The courts weighed in, assessing the literal value of an earning child to a family. In those days, poor urban children died regularly in staggering numbers under horse's hooves, the wheels of street cars, and trains. In an 1893 editorial, the New York Times referred to this as "child slaughter," and juries reacted accordingly. When Ettie Pressman, just seven years old, died under a team of horses in 1893, while crossing New York's Ludlow Street with her nine year-old sister, a court granted her father $1,000 to compensate him for "his daughter's services and earnings." ("Yes," her father testified, with "what I earn and what the children earn used together we have enough. They earn three dollars each week.")

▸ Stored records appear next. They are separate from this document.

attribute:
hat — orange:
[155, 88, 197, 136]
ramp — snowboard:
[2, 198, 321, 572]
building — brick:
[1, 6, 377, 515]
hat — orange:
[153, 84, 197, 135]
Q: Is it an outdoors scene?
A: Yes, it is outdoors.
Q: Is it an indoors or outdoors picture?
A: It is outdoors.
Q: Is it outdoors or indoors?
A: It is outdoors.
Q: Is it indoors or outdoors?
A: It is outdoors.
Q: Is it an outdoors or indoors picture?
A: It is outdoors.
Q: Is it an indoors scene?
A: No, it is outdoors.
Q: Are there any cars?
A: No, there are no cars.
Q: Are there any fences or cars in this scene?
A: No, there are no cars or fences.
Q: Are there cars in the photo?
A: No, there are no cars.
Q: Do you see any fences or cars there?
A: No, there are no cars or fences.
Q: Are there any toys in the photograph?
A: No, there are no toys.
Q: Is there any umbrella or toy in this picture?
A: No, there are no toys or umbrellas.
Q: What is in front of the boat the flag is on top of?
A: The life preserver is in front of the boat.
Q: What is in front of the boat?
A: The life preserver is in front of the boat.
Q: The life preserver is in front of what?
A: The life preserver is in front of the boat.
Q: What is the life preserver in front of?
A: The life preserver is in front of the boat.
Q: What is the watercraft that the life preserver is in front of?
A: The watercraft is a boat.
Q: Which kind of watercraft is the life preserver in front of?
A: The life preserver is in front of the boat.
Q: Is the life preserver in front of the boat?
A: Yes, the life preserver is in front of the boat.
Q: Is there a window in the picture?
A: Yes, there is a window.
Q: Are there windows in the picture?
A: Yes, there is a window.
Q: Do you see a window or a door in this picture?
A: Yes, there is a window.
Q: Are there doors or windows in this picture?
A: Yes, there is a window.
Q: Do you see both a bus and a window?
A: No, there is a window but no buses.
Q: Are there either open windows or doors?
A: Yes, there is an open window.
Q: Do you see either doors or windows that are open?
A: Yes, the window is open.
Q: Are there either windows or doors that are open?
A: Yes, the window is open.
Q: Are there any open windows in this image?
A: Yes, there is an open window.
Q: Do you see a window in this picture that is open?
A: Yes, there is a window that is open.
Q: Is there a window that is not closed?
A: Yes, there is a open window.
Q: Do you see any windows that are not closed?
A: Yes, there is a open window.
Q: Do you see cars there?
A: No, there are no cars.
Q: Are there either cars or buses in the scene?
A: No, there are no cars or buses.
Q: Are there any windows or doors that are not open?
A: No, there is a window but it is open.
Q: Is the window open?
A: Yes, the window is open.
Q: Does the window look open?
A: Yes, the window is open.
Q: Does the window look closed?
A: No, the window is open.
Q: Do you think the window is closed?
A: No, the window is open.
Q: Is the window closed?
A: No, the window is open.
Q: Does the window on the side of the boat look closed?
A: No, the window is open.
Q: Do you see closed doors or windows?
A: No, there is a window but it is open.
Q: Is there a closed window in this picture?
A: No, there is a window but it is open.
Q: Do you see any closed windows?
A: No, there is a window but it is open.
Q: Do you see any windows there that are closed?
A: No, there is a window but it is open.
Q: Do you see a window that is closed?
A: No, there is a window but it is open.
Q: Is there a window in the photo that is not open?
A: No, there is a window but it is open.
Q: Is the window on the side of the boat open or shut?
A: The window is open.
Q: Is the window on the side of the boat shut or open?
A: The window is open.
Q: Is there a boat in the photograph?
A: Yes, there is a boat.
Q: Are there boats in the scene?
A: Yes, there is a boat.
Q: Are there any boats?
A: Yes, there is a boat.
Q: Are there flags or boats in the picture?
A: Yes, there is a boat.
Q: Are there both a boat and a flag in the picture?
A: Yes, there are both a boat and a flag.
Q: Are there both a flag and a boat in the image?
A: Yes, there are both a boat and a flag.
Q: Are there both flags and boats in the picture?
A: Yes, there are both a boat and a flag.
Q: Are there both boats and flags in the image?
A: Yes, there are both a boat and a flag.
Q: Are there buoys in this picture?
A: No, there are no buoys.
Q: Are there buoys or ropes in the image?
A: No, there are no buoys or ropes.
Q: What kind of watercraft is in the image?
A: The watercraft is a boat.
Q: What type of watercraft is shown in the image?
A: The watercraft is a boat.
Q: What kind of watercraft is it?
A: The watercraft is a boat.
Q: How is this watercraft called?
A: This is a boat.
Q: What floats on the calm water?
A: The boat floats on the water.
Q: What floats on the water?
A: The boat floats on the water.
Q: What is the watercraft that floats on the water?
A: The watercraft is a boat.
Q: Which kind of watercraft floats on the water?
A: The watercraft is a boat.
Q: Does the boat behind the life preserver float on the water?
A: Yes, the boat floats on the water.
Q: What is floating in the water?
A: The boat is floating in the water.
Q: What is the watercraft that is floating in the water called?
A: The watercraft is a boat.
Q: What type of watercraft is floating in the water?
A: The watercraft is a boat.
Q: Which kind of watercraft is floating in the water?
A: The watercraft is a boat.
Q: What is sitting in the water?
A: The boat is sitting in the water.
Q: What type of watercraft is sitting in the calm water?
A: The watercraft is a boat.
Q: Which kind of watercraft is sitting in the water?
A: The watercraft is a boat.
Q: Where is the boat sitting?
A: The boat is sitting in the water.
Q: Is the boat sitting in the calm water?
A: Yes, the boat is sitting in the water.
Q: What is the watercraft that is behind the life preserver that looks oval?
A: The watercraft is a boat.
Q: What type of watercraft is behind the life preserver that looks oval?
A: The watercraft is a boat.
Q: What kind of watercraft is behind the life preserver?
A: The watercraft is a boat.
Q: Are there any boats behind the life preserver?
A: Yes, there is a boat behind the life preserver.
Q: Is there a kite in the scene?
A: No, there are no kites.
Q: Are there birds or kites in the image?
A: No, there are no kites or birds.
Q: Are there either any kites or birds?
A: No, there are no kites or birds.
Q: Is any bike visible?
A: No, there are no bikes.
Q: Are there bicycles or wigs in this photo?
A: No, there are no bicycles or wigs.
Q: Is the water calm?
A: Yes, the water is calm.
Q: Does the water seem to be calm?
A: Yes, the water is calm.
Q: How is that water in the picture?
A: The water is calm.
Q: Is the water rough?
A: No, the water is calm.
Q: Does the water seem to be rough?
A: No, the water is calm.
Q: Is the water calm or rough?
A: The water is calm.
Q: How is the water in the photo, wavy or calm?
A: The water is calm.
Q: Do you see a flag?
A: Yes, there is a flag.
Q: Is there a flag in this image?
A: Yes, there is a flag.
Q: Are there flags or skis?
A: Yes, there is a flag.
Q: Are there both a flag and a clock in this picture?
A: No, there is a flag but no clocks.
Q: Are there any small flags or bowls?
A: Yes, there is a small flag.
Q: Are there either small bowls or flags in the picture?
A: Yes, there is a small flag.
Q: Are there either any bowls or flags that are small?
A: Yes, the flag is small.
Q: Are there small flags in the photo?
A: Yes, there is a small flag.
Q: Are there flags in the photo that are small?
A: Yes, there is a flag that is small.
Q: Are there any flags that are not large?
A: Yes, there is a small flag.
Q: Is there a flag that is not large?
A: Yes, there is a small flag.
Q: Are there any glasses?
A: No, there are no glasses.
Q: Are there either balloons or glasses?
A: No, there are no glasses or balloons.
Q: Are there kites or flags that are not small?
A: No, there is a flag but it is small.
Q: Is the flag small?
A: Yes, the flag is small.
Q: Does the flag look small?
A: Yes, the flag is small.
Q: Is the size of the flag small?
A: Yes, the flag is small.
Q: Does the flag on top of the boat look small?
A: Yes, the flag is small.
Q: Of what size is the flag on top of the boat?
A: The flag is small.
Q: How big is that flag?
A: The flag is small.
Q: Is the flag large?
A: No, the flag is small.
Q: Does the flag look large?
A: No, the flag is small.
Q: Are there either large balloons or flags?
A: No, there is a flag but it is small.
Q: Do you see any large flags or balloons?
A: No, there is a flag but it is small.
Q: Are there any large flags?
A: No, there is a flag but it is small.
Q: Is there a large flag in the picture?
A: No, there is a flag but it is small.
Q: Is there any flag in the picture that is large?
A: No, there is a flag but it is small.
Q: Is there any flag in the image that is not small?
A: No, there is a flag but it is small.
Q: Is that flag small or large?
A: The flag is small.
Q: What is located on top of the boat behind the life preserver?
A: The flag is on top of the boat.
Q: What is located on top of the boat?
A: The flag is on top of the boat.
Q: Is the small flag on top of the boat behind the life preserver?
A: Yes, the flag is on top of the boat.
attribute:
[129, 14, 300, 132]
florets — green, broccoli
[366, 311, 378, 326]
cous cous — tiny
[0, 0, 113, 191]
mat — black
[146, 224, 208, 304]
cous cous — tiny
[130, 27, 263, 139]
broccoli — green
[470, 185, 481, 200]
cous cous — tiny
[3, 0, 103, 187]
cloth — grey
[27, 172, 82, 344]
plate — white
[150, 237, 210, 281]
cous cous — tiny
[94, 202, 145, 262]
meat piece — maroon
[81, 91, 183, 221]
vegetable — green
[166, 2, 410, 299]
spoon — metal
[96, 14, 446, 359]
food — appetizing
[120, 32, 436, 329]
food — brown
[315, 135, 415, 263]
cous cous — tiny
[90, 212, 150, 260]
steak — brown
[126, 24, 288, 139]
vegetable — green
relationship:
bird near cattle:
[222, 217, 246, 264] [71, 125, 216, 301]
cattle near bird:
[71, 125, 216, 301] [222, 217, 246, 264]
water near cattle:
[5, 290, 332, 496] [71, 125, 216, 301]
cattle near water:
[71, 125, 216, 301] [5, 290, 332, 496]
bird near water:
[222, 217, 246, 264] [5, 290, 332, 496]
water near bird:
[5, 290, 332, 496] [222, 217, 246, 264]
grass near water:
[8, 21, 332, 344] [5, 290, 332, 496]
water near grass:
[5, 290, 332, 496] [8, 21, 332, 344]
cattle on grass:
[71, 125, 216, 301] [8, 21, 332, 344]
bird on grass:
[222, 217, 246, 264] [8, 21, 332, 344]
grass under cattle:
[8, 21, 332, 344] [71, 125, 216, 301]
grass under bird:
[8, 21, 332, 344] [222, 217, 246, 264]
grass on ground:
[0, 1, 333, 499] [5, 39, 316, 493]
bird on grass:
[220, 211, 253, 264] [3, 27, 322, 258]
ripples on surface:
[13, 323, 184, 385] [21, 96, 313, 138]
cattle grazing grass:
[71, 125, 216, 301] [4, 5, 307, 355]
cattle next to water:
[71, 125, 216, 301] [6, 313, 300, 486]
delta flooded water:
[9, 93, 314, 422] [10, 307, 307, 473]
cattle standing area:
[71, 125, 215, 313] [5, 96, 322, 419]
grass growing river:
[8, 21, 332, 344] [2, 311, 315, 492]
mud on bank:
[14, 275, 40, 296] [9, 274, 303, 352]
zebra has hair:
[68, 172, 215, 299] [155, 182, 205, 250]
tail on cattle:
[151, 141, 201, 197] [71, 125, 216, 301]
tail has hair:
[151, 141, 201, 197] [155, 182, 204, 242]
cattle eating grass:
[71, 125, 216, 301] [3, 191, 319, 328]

This came to mind recently, thanks to a New York Times report on another kind of "child slaughter" -- in this case by U.S. Marines, who, in early March, went on a killing rampage near Jalalabad in Afghanistan. Sorry, in Pentagon parlance, this is referred to as "using excessive force." A platoon of elite Marine Special Operations troops in a convoy of Humvees were ambushed by a suicide bomber in a mini-van and one of them was wounded. Initially, it was reported that as "many as 10 people were killed and 34 wounded as the convoy made a frenzied escape, and injured Afghans said the Americans fired on civilian cars and pedestrians as they sped away." The Americans quickly blamed some of these casualties on "militant gunfire." ("Lt. Col. David Accetta, the top U.S. military spokesman in Afghanistan, said gunmen may have fired on U.S. forces at multiple points during the escape.")

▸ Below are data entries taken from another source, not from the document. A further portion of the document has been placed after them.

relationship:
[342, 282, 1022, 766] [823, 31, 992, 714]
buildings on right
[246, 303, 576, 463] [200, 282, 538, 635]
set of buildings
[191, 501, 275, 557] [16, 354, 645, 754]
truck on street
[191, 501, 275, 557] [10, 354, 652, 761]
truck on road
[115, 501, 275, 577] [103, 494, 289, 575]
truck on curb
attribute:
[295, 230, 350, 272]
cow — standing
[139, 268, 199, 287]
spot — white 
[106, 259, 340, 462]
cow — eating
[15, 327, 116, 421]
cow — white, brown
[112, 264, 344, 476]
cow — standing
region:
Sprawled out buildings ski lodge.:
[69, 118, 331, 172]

Later, it was admitted that the Marines had wielded that "excessive force" remarkably excessively and long after the ambush had ended, laying down a deadly field of fire at six spots, at least, along a ten-mile stretch of road. Their targets, according to a draft report of the U.S. military investigation of the incident (which the Washington Post got its hands on) were Afghans, on foot and in vehicles who were "exclusively civilian in nature" and had engaged in "no kind of provocative or threatening behavior."

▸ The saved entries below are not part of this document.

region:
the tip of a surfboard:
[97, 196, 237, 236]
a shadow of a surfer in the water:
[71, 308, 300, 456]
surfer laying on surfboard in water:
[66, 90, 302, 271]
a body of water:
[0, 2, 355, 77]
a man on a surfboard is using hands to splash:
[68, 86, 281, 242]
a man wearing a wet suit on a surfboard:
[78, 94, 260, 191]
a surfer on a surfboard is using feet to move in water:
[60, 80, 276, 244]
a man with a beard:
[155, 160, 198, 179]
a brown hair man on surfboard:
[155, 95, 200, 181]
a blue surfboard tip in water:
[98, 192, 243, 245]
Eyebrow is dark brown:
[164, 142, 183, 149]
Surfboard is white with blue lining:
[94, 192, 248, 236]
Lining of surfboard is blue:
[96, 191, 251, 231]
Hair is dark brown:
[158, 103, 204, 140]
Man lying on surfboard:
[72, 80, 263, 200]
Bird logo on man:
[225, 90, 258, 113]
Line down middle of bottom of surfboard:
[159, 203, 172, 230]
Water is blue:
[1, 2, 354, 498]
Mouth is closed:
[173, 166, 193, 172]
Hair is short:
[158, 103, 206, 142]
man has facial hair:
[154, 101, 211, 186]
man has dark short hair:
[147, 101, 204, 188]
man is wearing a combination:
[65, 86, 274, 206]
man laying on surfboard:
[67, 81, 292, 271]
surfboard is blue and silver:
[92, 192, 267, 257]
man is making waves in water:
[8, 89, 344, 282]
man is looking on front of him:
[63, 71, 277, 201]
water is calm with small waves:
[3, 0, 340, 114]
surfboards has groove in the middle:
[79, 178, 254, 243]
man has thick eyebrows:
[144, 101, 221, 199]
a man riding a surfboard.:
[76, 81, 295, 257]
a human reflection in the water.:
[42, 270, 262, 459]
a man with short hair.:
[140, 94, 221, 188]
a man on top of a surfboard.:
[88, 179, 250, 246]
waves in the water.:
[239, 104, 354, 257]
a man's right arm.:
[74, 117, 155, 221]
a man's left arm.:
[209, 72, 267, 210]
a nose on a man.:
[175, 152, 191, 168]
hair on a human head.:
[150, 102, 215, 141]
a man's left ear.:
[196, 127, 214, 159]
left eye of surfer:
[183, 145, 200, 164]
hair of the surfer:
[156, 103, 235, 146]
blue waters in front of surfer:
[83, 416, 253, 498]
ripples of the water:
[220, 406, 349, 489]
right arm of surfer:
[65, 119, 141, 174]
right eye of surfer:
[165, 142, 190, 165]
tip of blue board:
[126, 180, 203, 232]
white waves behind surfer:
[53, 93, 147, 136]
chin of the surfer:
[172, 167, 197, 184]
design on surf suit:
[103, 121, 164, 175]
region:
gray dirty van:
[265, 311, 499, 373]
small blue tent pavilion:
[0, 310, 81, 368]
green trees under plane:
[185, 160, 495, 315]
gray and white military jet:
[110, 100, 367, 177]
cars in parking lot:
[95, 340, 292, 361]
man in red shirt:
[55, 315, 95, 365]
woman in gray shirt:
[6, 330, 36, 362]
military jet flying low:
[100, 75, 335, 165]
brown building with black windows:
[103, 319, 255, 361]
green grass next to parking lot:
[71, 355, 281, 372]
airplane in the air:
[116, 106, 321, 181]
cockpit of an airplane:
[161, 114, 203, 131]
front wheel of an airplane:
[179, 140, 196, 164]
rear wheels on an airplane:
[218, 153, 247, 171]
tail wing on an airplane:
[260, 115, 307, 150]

In the process, the Marines were reported to have murdered "12 people -- including a 4-year-old girl, a 1-year-old boy and three elderly villagers" -- and wounded 34. According to a report by Carlotta Gall of the New York Times, a "16-year-old newly married girl was cut down while she was carrying a bundle of grass to her family's farmhouse.... A 75-year-old man walking to his shop was hit by so many bullets that his son did not recognize the body when he came to the scene." (U.S. troops at the time took the camera of an Afghan Associated Press photographer who happened to come upon the scene and "deleted" photographs from it, including ones "of a four-wheel drive vehicle where three Afghans had been shot to death inside.")

Last Tuesday, after much protest in Afghanistan, according to David S. Cloud of the New York Times, Col. John Nicholson, a brigade commander, met with the families of the (now) 19 Afghans who had been killed and the 50 who had been wounded by the Marines. He offered this official apology: "I stand before you today, deeply, deeply ashamed and terribly sorry that Americans have killed and wounded innocent Afghan people." And then he paid approximately $2,000 per death to family members. The military calls these "condolence payments" and makes similar ones, for deaths judged wrongful, in Iraq.